Problem statement: Copy out the lines below that hold the word "null".
Content starts
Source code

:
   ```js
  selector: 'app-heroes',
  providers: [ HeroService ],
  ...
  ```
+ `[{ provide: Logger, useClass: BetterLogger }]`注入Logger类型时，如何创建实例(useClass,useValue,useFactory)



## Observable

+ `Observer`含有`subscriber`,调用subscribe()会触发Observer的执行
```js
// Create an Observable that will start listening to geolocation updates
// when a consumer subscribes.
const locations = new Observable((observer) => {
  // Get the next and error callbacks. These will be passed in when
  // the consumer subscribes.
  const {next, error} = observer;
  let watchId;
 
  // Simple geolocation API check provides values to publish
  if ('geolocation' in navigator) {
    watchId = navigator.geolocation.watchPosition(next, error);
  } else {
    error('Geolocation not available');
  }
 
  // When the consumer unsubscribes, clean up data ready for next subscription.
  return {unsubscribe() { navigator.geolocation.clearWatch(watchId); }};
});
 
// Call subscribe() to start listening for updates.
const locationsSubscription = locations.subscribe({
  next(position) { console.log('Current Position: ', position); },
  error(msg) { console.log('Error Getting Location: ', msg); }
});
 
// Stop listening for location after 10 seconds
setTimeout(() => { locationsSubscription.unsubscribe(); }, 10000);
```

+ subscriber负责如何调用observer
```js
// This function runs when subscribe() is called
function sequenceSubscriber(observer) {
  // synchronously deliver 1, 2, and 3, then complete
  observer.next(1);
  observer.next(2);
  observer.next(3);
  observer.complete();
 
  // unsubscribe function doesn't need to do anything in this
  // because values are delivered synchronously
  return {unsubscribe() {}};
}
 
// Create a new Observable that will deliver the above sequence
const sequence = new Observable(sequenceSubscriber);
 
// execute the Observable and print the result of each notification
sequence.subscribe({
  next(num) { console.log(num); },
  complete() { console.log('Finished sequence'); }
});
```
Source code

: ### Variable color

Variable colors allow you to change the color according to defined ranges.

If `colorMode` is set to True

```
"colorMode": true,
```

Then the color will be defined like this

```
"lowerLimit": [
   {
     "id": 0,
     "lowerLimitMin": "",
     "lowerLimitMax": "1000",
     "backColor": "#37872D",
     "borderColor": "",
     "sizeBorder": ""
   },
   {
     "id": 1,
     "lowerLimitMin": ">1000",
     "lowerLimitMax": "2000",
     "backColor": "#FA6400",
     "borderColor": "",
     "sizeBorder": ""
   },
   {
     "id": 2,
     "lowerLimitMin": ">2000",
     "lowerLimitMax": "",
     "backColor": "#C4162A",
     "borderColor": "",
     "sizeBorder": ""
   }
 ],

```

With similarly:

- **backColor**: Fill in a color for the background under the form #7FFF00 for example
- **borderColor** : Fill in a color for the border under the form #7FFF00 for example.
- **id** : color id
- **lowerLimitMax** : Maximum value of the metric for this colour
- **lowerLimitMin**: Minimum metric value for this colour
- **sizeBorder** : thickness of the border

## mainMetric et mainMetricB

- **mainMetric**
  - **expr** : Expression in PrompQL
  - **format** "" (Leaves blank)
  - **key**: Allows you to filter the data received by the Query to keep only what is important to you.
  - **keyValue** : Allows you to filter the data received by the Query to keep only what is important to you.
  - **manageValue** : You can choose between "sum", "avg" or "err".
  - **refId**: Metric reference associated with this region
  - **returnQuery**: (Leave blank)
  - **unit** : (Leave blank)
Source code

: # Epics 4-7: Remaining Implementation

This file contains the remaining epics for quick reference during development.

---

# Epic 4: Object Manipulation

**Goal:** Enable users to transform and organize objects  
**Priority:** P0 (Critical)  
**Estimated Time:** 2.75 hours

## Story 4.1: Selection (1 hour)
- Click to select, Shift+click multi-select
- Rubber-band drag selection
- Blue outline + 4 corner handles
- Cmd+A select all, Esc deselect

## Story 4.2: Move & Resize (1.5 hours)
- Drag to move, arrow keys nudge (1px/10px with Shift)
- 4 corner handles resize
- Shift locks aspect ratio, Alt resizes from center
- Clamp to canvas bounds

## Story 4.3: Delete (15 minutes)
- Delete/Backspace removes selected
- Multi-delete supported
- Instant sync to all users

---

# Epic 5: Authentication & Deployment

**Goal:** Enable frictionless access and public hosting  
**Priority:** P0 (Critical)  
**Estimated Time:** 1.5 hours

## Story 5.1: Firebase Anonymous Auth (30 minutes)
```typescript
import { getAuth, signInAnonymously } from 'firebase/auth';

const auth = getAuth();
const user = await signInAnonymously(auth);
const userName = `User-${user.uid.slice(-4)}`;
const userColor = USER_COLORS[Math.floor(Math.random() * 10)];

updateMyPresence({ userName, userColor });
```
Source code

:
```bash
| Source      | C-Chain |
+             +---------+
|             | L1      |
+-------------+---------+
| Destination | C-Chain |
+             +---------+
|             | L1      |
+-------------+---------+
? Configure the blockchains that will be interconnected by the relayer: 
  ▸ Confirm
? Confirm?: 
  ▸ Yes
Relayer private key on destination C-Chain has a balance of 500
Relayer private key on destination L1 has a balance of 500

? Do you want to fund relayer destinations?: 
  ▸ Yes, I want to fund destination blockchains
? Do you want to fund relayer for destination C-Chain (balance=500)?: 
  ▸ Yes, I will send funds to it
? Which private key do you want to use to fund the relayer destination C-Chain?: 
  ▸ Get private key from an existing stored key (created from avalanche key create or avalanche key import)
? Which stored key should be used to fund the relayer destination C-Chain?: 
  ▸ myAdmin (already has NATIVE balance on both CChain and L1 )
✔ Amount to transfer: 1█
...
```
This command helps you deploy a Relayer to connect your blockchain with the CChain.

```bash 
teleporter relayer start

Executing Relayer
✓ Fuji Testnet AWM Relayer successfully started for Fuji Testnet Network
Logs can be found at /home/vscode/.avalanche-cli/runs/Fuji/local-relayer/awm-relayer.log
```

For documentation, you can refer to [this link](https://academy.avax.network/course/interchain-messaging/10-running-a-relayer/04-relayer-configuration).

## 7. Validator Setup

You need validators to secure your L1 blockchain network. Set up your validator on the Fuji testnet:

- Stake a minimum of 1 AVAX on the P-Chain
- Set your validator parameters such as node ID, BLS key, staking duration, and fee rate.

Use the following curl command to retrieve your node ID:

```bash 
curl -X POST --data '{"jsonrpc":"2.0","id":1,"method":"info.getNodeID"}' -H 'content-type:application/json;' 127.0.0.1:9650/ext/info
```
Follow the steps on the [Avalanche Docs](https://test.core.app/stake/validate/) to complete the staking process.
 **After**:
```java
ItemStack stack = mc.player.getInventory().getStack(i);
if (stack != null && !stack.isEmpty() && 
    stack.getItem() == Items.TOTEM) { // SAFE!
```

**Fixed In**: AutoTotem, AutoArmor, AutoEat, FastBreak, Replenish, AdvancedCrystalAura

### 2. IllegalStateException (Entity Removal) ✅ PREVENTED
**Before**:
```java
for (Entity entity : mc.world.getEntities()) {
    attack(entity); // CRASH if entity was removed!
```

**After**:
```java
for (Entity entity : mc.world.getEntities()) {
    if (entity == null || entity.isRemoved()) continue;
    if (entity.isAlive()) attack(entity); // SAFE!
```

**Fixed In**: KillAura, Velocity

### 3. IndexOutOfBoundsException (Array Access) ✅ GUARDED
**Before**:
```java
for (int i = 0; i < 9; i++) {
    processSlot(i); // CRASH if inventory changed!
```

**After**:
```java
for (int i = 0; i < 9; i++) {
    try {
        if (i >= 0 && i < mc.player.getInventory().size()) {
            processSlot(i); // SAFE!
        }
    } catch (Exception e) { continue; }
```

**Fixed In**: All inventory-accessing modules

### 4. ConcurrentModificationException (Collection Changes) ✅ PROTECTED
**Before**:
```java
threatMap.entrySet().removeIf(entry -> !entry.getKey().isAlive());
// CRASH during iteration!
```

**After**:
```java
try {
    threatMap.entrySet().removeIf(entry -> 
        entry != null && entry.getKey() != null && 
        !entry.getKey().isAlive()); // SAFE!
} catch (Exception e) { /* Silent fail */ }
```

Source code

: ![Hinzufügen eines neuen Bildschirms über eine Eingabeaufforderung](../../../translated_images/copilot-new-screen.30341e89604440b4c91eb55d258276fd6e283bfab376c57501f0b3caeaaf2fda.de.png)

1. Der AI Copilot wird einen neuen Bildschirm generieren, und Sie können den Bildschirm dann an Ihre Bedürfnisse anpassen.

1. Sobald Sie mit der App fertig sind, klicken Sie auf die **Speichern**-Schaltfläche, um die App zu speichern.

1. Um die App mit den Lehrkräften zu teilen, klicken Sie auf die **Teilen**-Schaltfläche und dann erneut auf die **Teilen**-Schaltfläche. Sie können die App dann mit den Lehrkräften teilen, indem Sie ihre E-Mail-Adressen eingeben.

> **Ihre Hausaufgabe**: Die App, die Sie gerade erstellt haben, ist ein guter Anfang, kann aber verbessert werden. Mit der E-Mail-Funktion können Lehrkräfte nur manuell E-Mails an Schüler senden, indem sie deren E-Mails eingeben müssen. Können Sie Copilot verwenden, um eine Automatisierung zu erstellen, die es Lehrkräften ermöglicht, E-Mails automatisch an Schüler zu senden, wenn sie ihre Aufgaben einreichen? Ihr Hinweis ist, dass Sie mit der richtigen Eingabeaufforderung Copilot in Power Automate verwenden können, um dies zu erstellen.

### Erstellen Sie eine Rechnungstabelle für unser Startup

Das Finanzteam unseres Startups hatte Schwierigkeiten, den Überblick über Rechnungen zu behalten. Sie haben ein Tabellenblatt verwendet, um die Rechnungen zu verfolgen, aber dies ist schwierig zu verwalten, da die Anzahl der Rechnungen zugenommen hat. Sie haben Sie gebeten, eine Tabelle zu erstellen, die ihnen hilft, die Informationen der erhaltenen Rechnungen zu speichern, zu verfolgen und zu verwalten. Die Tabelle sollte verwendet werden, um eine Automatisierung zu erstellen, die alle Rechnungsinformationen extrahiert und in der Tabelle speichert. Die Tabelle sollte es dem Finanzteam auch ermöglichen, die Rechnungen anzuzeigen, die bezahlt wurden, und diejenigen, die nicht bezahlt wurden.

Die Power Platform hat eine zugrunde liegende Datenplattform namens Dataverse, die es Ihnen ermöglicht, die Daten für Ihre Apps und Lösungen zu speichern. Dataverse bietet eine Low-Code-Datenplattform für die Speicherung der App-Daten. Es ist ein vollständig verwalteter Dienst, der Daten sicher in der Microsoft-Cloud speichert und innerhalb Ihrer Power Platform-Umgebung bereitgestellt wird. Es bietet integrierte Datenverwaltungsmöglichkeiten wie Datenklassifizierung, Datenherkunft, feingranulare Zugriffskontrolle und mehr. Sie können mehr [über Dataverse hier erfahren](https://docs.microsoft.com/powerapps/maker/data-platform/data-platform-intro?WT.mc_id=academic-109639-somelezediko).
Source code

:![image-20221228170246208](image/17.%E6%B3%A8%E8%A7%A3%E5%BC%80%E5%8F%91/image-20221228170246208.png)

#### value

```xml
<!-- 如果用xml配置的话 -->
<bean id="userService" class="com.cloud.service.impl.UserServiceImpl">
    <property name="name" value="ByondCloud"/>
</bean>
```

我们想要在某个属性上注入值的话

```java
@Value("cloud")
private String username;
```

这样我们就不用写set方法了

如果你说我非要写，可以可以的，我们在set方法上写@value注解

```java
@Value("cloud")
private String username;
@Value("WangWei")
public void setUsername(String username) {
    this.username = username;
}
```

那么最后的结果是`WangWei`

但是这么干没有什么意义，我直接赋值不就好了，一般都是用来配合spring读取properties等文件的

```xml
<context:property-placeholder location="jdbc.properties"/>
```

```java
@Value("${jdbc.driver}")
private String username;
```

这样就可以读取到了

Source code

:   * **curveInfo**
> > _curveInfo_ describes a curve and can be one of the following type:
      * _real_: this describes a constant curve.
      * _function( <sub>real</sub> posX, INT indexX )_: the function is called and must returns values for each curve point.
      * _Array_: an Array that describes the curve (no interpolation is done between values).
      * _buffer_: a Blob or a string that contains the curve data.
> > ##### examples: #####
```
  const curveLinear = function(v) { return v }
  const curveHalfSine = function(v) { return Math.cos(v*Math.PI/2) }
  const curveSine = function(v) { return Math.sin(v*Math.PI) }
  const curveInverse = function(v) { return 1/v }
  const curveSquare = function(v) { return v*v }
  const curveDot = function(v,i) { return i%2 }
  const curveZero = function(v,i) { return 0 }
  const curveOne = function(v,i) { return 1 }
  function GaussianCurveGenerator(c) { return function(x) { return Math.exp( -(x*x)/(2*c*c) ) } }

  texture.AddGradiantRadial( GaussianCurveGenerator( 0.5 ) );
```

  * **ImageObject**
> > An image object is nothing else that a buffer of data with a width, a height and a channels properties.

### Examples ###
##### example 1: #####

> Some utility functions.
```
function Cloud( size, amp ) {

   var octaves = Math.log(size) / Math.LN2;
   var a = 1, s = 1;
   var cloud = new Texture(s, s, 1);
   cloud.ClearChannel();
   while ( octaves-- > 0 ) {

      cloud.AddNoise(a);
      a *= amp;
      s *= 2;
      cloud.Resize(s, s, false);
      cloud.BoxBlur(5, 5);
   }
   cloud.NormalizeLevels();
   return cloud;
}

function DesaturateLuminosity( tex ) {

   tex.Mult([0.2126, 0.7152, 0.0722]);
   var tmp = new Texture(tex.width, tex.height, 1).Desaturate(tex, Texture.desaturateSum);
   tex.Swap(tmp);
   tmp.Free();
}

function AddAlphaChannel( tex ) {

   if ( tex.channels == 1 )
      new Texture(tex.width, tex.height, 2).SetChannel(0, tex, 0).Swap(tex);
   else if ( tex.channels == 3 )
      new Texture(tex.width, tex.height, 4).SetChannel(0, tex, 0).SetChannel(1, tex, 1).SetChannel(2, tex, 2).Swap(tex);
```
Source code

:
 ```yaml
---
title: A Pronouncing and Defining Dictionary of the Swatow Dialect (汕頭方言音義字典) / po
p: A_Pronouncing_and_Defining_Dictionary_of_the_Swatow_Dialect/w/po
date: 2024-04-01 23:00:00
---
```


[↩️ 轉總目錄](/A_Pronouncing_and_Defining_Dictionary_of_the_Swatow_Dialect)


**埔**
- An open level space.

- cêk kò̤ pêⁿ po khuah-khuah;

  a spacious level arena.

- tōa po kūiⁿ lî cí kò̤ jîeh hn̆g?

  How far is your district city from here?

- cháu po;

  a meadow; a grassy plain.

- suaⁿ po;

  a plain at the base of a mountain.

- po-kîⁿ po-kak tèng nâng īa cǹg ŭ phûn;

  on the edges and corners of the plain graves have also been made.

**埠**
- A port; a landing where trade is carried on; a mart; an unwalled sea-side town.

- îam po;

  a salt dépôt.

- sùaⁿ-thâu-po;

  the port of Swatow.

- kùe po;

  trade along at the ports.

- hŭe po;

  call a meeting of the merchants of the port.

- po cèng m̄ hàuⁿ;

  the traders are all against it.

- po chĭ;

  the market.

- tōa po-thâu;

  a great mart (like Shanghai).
Content ends
Result of the exercise:
if (stack != null && !stack.isEmpty() && 
    if (entity == null || entity.isRemoved()) continue;
        entry != null && entry.getKey() != null && 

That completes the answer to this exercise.